DOCUMENT EXCERPT:
This week on the Apprentice, not much happened. We saw the perils of out sourcing. We saw the perils of not truly considering your customer. I don't completely agree with Trump's firing this week, but he's not wrong. This close to the end, the firing decisions are tougher. Since the candidates are not usually making major errors, the reasons they lose and get fired are more subtle.
Before I go on, I'll let the children and those who don't want to know the results leave the room.
The bickering and attitudes on Synergy hurt my head. Tammy, the Project Manager couldn't control Allie and Roxanne. Allie and Roxanne undermined Tammy at every turn. Tammy for her part was winy and self pity-ing. She let Allie and Roxanne get to her, and instead of taking a strong leadership roll and laying a heavy hand on the situation, she rolled up like a hedge hog.
Tablet of Contents
- The boss needs to be the boss.
- When you are told you have to do 3 things to win, do 3 things.
- Effective merchandising is critical in retail.
- Be careful about outsourcing -- have a backup plan.
The Donald J Trump Watch Collection
In case anyone forgets the show is all about Trump, we got to see the Trump watch collection this week. Not Trump's personal watches -- these are the Trump branded watches. They are the finest watches in the world. It was important to show the candidates this while telling them about their project, because the Trump watch display was a great example of beautiful merchandising. See? It was legitimate, and not just a shameless plug.
In his "candid" discussion with the Stephen, the Wal-Mart executive, and Jay, the Microsoft executive, Trump explained how pleased he was to be working with such great companies.
Jay suggested they should start work on a Donald Trump Edition Xb0x. "You like gold, right?" Trump said, "Let's go. And I only want 10%."
Did we just witness the birth of a new product and eBay phenomenon? Or just random market arrogance? And is there a difference between the two? And did Trump really ask Microsoft to Tithe?
By the way, the Trump website itself is an utterly mind boggling array of wealth/arrogance. Someday, that will be me.
Trump outlined the task for the frustrating five. They were to create an interactive Xbox 360 Display in a Wal-Mart location. Becaause most people haven't heard about the Xbox 360.
Jay and Stephen would be the sole judges of which team had the best display.
The task dossier had important details they did not air, like it does every week. The area had to "feature Wal-Mart merchandise, be built around the Microsoft Xbox 360 video game system, and be interactive."
There were also three criteria for judgment:
- Deliver a clear, compelling and approachable consumer area centered on the digital entertainment features of Xbox 360.
- Deliver a solution that can be replicated and scaled for other Wal-Mart stores.

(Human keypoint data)

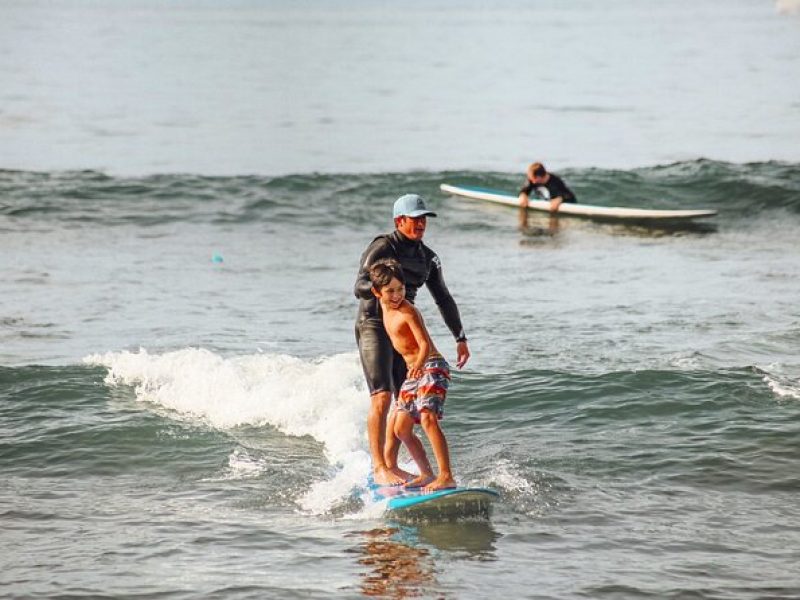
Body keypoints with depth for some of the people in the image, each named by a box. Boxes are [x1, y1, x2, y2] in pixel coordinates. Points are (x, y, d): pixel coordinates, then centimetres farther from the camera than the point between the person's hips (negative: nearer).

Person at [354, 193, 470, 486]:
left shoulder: (427, 257, 11)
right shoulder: (382, 248, -10)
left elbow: (443, 299, 19)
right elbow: (359, 287, -18)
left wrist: (460, 338, 17)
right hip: (373, 326, -7)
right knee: (381, 397, -17)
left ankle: (390, 463, 16)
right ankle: (378, 468, -17)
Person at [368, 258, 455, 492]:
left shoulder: (407, 312, -16)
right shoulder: (384, 307, 6)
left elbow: (425, 344, -24)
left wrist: (418, 365, -42)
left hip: (432, 367, -9)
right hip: (413, 373, 9)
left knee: (428, 418, -26)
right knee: (399, 429, 8)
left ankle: (447, 477, -32)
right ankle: (426, 474, 18)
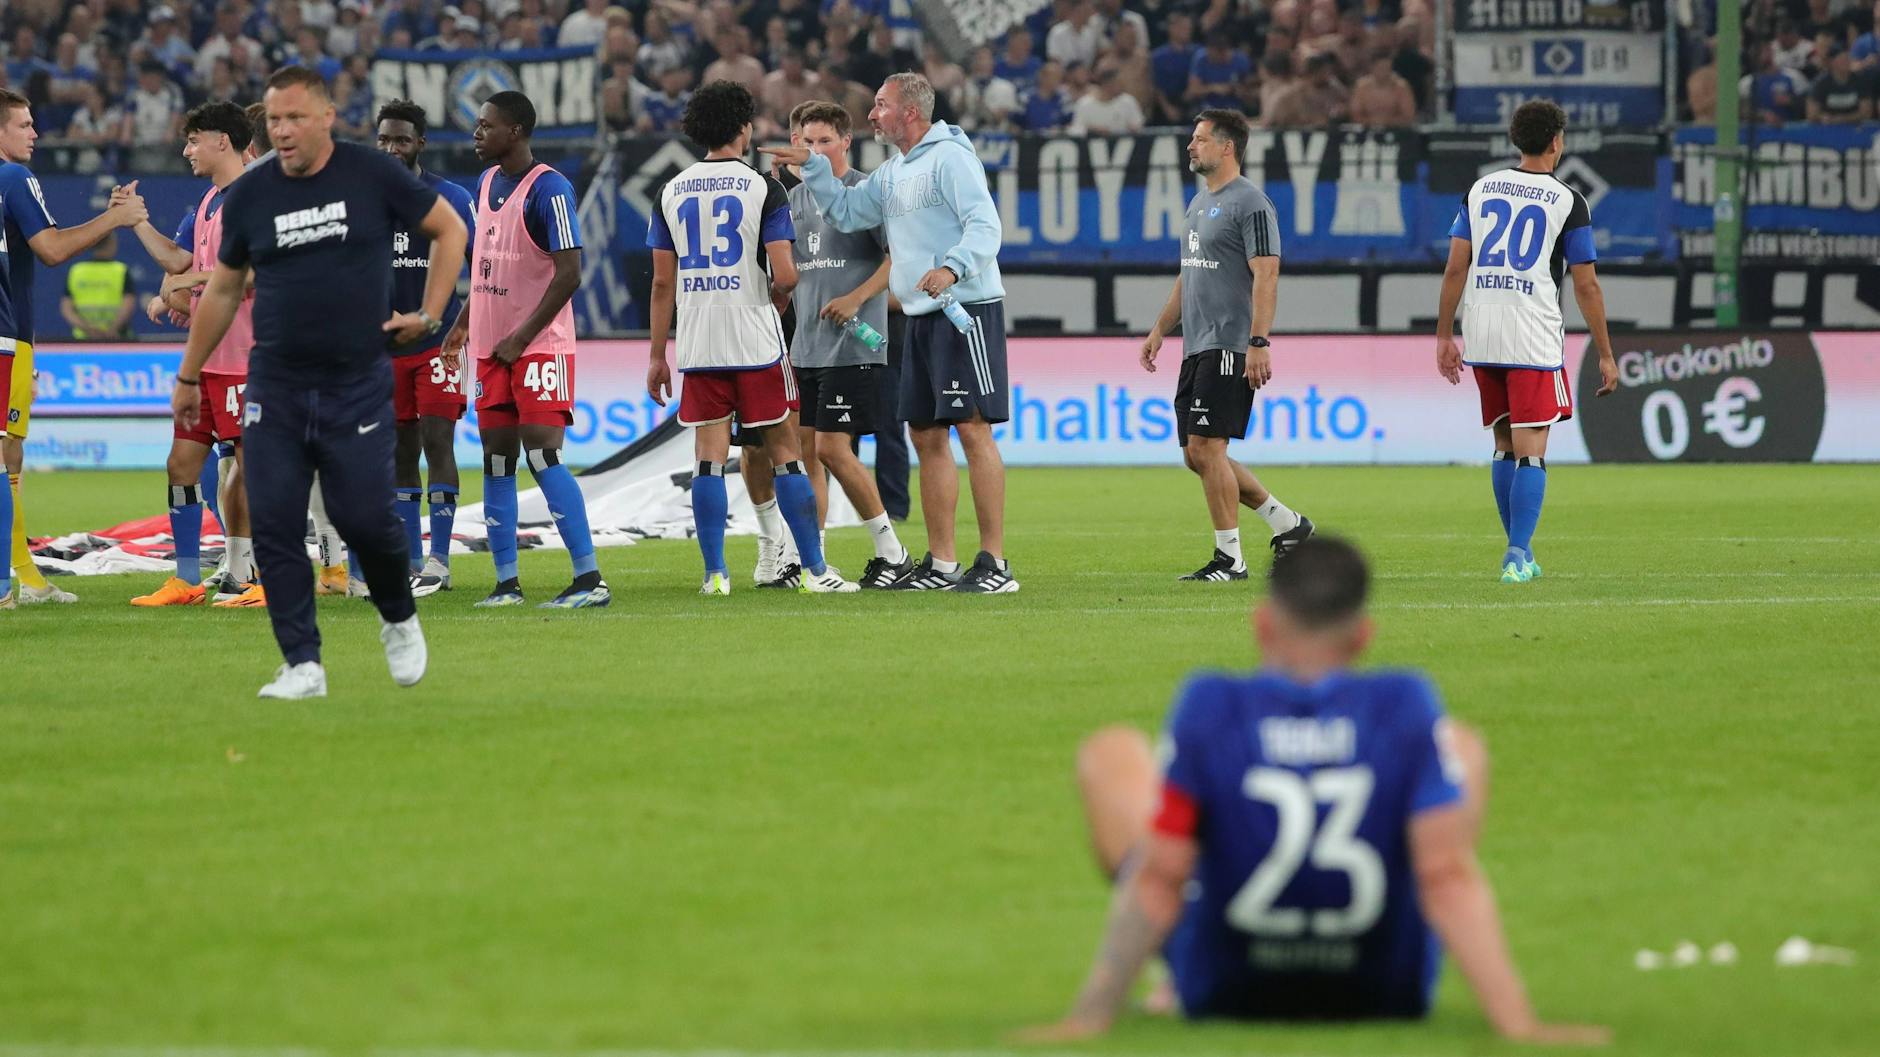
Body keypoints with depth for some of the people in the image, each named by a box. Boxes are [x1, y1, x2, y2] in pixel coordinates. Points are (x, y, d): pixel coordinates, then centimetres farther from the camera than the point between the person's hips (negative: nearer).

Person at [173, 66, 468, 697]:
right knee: (274, 526, -5)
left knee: (364, 518, -8)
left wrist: (429, 314, 2)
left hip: (358, 385, -3)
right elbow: (223, 290, 15)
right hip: (275, 389, 3)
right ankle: (303, 664, 2)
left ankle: (399, 620, 22)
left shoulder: (372, 176, -4)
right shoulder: (248, 195, 3)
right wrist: (189, 376, 19)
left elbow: (449, 229, 9)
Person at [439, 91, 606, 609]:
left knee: (542, 455, -15)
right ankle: (506, 583, 11)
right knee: (497, 459, 6)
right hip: (491, 348, 8)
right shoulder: (486, 183, 13)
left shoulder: (548, 189, -14)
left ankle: (590, 579, -13)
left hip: (539, 348, -8)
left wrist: (521, 338, -18)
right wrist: (463, 325, 15)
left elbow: (569, 274, -18)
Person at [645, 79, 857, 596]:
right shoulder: (762, 187, -5)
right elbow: (785, 275, -12)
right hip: (756, 343, -3)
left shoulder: (672, 192, 7)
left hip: (697, 348, 3)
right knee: (784, 452, 3)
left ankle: (715, 573, 0)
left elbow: (663, 282, 7)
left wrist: (657, 356, 11)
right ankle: (814, 569, 4)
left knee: (709, 457, 4)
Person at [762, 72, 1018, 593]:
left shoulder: (950, 158, -11)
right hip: (922, 317, 10)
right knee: (927, 436, 9)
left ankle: (994, 563, -12)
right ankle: (941, 564, 14)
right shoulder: (893, 173, 18)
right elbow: (847, 210, 25)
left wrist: (952, 267, -36)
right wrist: (811, 165, 14)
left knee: (973, 428, -12)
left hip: (967, 311, -10)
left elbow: (985, 225, -20)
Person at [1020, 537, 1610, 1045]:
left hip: (1220, 994, 0)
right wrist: (1517, 1022, -19)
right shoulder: (1407, 707, -18)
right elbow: (1448, 876, -21)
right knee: (1465, 748, 21)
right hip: (1388, 994, 0)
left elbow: (1156, 882, -19)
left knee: (1111, 754, 20)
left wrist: (1090, 1016, -13)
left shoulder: (1208, 709, -20)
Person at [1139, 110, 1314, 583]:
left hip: (1229, 348, -10)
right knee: (1197, 455, 9)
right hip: (1197, 348, 10)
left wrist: (1259, 342, -24)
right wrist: (1160, 329, 24)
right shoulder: (1200, 202, 18)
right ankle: (1286, 522, 21)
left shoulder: (1250, 203, -11)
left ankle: (1230, 557, -5)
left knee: (1206, 446, -12)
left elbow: (1266, 276, -17)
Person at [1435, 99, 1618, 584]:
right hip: (1534, 339, -4)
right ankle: (1518, 554, -14)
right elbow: (1586, 286, -2)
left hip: (1481, 338, 4)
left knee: (1504, 445, 15)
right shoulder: (1567, 201, -2)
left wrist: (1445, 336, 12)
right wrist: (1606, 356, 4)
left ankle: (1519, 551, 19)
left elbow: (1455, 268, 6)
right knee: (1530, 450, -4)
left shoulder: (1481, 189, 9)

TASK REQUIREMENTS:
(a) List every lesson the Apprentice recap gives under its "Tablet of Contents" heading.
(b) Does each statement agree with the Apprentice recap? Answer yes or no for each, and quote the words that decide it.
(i) The watches shown to the candidates were Trump's personal watches.
(ii) Jay and Stephen were the only judges of the displays.
(iii) The teams had to build their display in a Wal-Mart location.
(c) Repeat the passage of the Apprentice recap from "This week on" up to and including "are more subtle.", word for word.

YOUR WRITTEN ANSWERS:
(a)
- The boss needs to be the boss.
- When you are told you have to do 3 things to win, do 3 things.
- Effective merchandising is critical in retail.
- Be careful about outsourcing -- have a backup plan.

(b)
(i) No: "Not Trump's personal watches -- these are the Trump branded watches."
(ii) Yes: "Jay and Stephen would be the sole judges of which team had the best display."
(iii) Yes: "They were to create an interactive Xbox 360 Display in a Wal-Mart location."

(c)
This week on the Apprentice, not much happened. We saw the perils of out sourcing. We saw the perils of not truly considering your customer. I don't completely agree with Trump's firing this week, but he's not wrong. This close to the end, the firing decisions are tougher. Since the candidates are not usually making major errors, the reasons they lose and get fired are more subtle.